(Stored data entries)
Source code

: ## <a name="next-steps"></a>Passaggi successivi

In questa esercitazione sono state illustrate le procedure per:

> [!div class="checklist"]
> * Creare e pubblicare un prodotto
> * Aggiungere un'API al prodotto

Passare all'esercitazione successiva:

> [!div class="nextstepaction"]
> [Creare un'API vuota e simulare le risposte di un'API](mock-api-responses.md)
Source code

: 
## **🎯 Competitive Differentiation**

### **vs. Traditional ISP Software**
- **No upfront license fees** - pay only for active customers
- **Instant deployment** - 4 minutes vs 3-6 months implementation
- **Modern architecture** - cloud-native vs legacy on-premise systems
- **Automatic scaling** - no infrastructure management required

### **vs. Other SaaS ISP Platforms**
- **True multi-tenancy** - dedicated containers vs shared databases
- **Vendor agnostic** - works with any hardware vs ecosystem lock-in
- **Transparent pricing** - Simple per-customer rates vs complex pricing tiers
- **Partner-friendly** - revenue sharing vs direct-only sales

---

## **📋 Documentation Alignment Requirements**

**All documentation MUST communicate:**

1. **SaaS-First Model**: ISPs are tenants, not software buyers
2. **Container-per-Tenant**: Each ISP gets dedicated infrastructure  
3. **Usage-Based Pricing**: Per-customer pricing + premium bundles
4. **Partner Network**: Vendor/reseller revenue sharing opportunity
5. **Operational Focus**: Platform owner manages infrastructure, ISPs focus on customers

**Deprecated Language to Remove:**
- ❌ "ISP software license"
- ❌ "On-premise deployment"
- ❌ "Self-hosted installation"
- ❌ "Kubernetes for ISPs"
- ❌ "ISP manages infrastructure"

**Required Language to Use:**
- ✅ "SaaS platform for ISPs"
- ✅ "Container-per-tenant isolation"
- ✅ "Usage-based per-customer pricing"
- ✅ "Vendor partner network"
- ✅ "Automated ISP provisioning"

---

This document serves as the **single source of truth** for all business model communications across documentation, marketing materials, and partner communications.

**TASK REQUIREMENTS:** Could you change every "infrastructure" in the records to "servers" and give the records back with nothing else altered?

**FINAL ANSWER:**
Source code

: ## <a name="next-steps"></a>Passaggi successivi

In questa esercitazione sono state illustrate le procedure per:

> [!div class="checklist"]
> * Creare e pubblicare un prodotto
> * Aggiungere un'API al prodotto

Passare all'esercitazione successiva:

> [!div class="nextstepaction"]
> [Creare un'API vuota e simulare le risposte di un'API](mock-api-responses.md)
Source code

: 
## **🎯 Competitive Differentiation**

### **vs. Traditional ISP Software**
- **No upfront license fees** - pay only for active customers
- **Instant deployment** - 4 minutes vs 3-6 months implementation
- **Modern architecture** - cloud-native vs legacy on-premise systems
- **Automatic scaling** - no servers management required

### **vs. Other SaaS ISP Platforms**
- **True multi-tenancy** - dedicated containers vs shared databases
- **Vendor agnostic** - works with any hardware vs ecosystem lock-in
- **Transparent pricing** - Simple per-customer rates vs complex pricing tiers
- **Partner-friendly** - revenue sharing vs direct-only sales

---

## **📋 Documentation Alignment Requirements**

**All documentation MUST communicate:**

1. **SaaS-First Model**: ISPs are tenants, not software buyers
2. **Container-per-Tenant**: Each ISP gets dedicated servers  
3. **Usage-Based Pricing**: Per-customer pricing + premium bundles
4. **Partner Network**: Vendor/reseller revenue sharing opportunity
5. **Operational Focus**: Platform owner manages servers, ISPs focus on customers

**Deprecated Language to Remove:**
- ❌ "ISP software license"
- ❌ "On-premise deployment"
- ❌ "Self-hosted installation"
- ❌ "Kubernetes for ISPs"
- ❌ "ISP manages servers"

**Required Language to Use:**
- ✅ "SaaS platform for ISPs"
- ✅ "Container-per-tenant isolation"
- ✅ "Usage-based per-customer pricing"
- ✅ "Vendor partner network"
- ✅ "Automated ISP provisioning"

---

This document serves as the **single source of truth** for all business model communications across documentation, marketing materials, and partner communications.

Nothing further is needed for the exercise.